▸ TRY IT
For each line in the data below that holds "back", return a copy.

-------- DATA FOR REVIEW --------

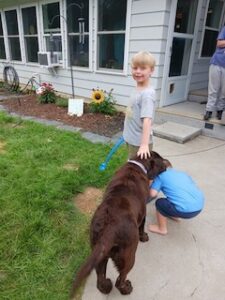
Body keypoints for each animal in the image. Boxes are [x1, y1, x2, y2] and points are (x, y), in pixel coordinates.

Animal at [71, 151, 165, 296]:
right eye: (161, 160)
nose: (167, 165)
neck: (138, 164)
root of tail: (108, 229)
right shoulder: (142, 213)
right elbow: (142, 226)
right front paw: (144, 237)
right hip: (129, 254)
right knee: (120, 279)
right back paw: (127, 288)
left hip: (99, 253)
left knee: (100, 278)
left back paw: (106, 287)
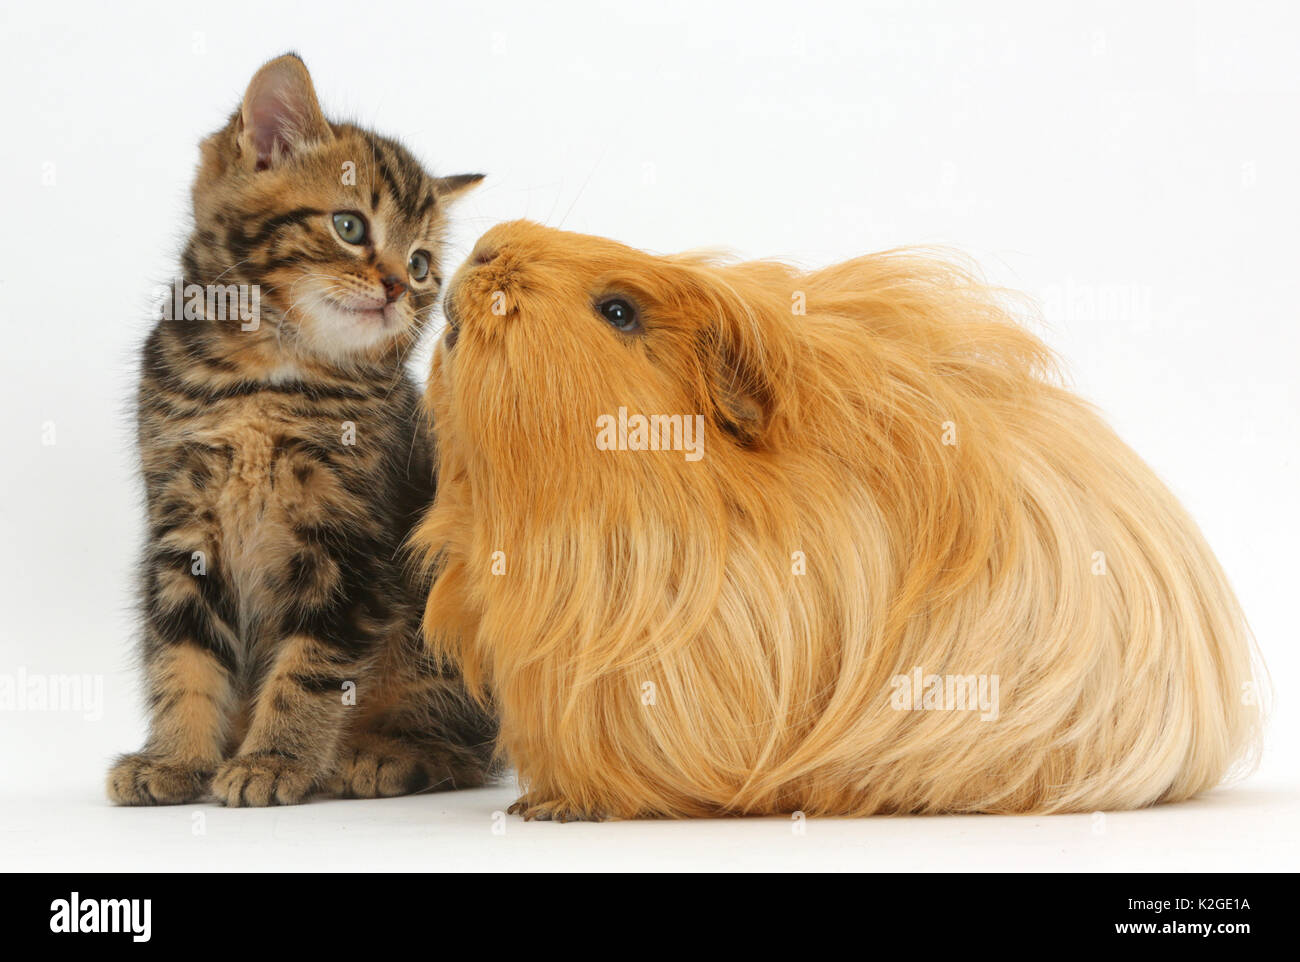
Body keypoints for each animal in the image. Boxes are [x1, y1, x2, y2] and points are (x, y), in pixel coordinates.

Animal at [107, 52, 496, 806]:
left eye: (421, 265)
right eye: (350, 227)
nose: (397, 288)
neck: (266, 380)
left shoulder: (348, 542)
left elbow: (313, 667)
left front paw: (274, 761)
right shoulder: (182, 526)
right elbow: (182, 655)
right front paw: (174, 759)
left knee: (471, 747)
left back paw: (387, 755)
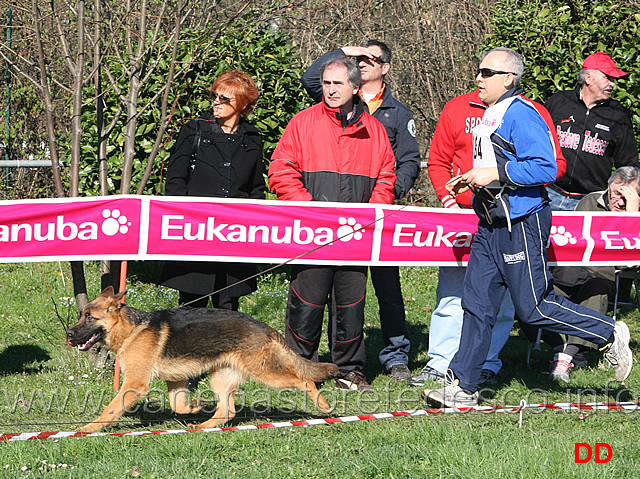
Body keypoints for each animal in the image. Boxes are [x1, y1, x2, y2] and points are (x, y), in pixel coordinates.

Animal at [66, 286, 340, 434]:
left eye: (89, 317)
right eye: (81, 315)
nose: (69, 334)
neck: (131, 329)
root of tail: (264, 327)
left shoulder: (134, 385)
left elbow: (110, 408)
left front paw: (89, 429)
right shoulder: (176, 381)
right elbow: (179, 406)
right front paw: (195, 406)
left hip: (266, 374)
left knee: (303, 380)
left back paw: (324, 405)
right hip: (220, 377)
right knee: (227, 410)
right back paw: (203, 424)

--------

▸ RESULT
right back paw: (127, 288)
left back paw: (106, 287)
left back paw: (387, 755)
left back paw: (324, 405)
right back paw: (203, 424)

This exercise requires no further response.